When I've looked for powdered food colors for chocolate, they seem out ragously priced (about 20.00 per oz.) AND are different from what I've seen J. Torres use on his chocolate show.

He's buying them in fairly large jars (maybe 6 to 8 oz.). On the jar it says something like "cake and candy" on the top, like that's the brand. Anyone familar with this brand?


----------



## lotuscakestudio (Jun 28, 2001)

$20 per ounce?!?!? How about $2/ounce? I don't know if this is the same brand, but Lorann Oils carries powdered colors for chocolate. On their website they have two sections: one for individual customers and one for manufacturers. They sell the stuff online for individuals at $40 for 16 oz. and for manufacturers, you have to request a catalog. I had their catalog, but lost it so I can't look up the price for you to see if it's cheaper; if you don't need the colors right away, look into it as it might save you a few bucks. Anyhow, this is the link to one of the colors in the individual consumer section.


----------



## w.debord (Mar 6, 2001)

Thanks Lotus.

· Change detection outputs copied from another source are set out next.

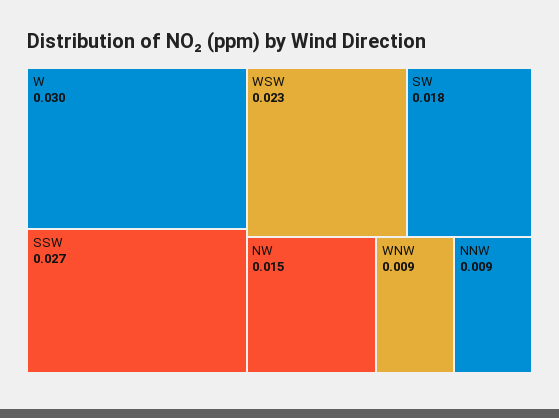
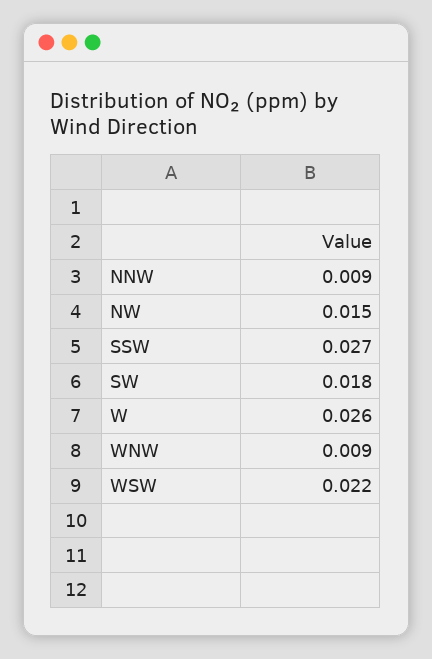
  {
-   "W": 0.03,
+   "W": 0.026,
    "SSW": 0.027,
-   "WSW": 0.023,
+   "WSW": 0.022,
    "SW": 0.018,
    "NW": 0.015,
    "WNW": 0.009,
    "NNW": 0.009
  }

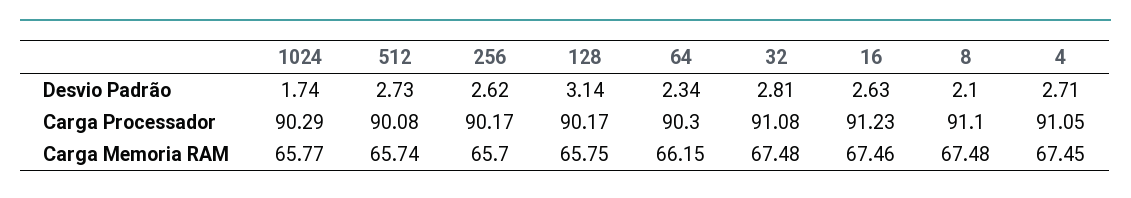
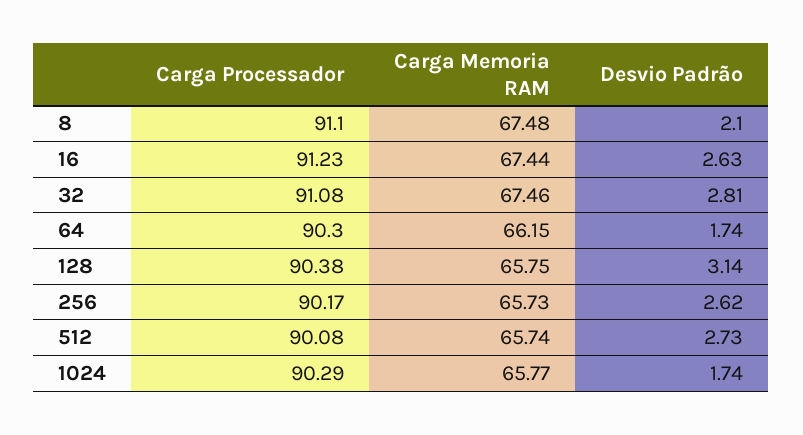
  {
    "1024": {
      "Desvio Padrão": 1.74,
      "Carga Processador": 90.29,
      "Carga Memoria RAM": 65.77
    },
    "512": {
      "Desvio Padrão": 2.73,
      "Carga Processador": 90.08,
      "Carga Memoria RAM": 65.74
    },
    "256": {
      "Desvio Padrão": 2.62,
      "Carga Processador": 90.17,
-     "Carga Memoria RAM": 65.7
+     "Carga Memoria RAM": 65.73
    },
    "128": {
      "Desvio Padrão": 3.14,
-     "Carga Processador": 90.17,
+     "Carga Processador": 90.38,
      "Carga Memoria RAM": 65.75
    },
    "64": {
-     "Desvio Padrão": 2.34,
+     "Desvio Padrão": 1.74,
      "Carga Processador": 90.3,
      "Carga Memoria RAM": 66.15
    },
    "32": {
      "Desvio Padrão": 2.81,
      "Carga Processador": 91.08,
-     "Carga Memoria RAM": 67.48
+     "Carga Memoria RAM": 67.46
    },
    "16": {
      "Desvio Padrão": 2.63,
      "Carga Processador": 91.23,
-     "Carga Memoria RAM": 67.46
+     "Carga Memoria RAM": 67.44
    },
    "8": {
      "Desvio Padrão": 2.1,
      "Carga Processador": 91.1,
      "Carga Memoria RAM": 67.48
-   },
+   }
-   "4": {
-     "Desvio Padrão": 2.71,
-     "Carga Processador": 91.05,
-     "Carga Memoria RAM": 67.45
-   }
  }

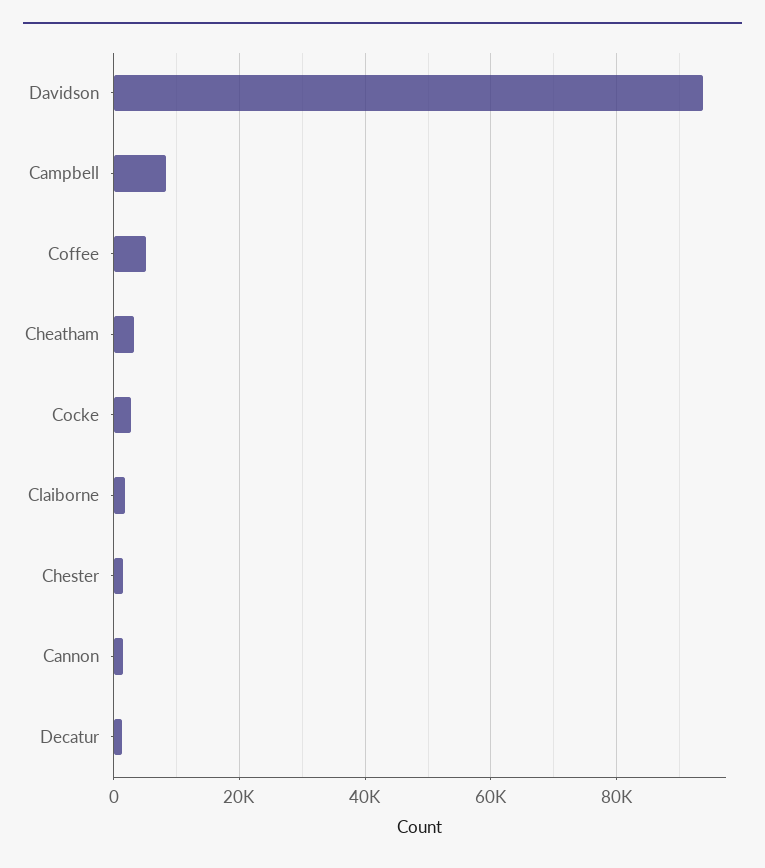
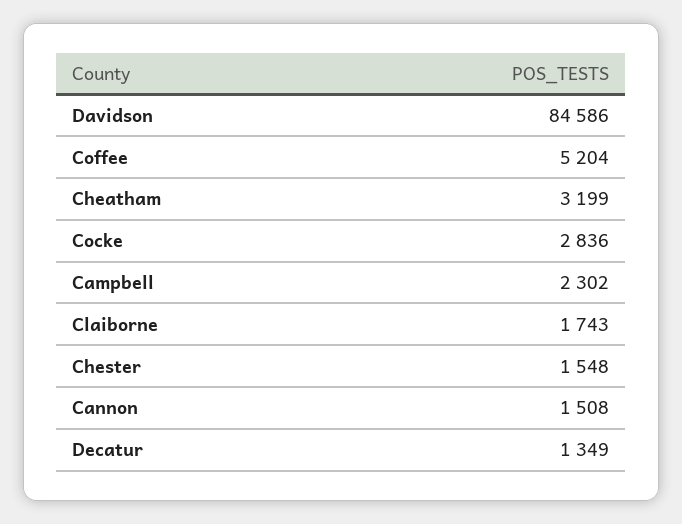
  {
-   "Davidson": 94000,
+   "Davidson": 84586,
-   "Campbell": 8000,
+   "Campbell": 2302,
    "Coffee": 5204,
    "Cheatham": 3199,
    "Cocke": 2836,
    "Claiborne": 1743,
    "Chester": 1548,
    "Cannon": 1508,
    "Decatur": 1349
  }

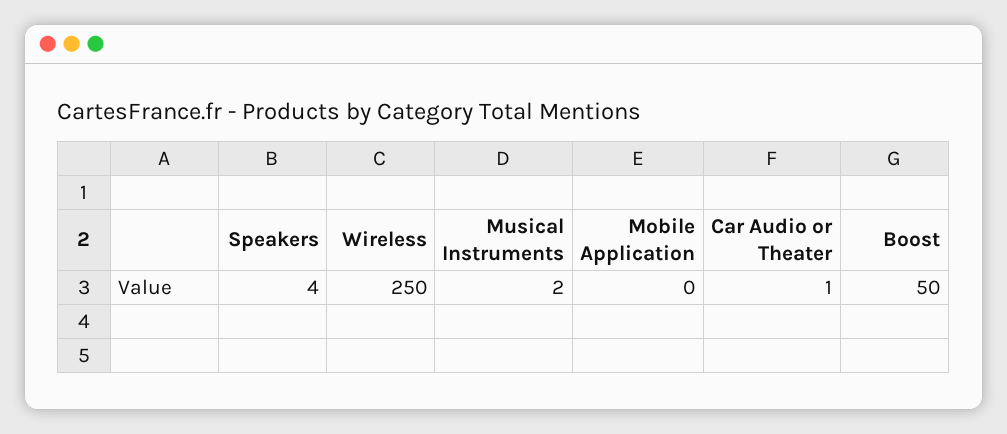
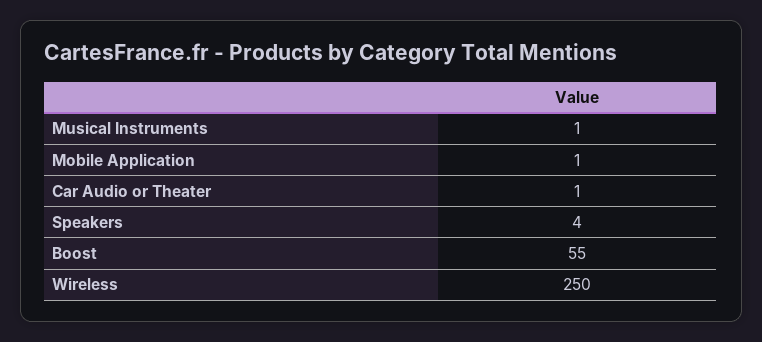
  {
    "Speakers": 4,
    "Wireless": 250,
-   "Musical Instruments": 2,
+   "Musical Instruments": 1,
-   "Mobile Application": 0,
+   "Mobile Application": 1,
    "Car Audio or Theater": 1,
-   "Boost": 50
+   "Boost": 55
  }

I'm not sure............it still is more then I'd like to pay out of my pocket and not exactly what he had. Have you shopped around at all the decorators sites? I don't have the time until next week, but if I ever do locate cheaper it I'll post the source.


----------



## kthull (Oct 9, 2002)

Wendy:

I emailed Jacques off his site and asked him (or whoever responds to his email) and they replied:

I checked and they do sell powdered colors for chocolate at $3.55 for 3 grams. Don't know if they wholesale.


----------



## w.debord (Mar 6, 2001)

Cool! 
Thanks for the info. I'll check it out.


----------



## chiffonade (Nov 29, 2001)

This is probably really old news to you but have you tried http://www.maidofscandinavia.com/ ? I got some beautiful pearlescent powders for my wedding cake from their site and they didn't seem overly expensive.


----------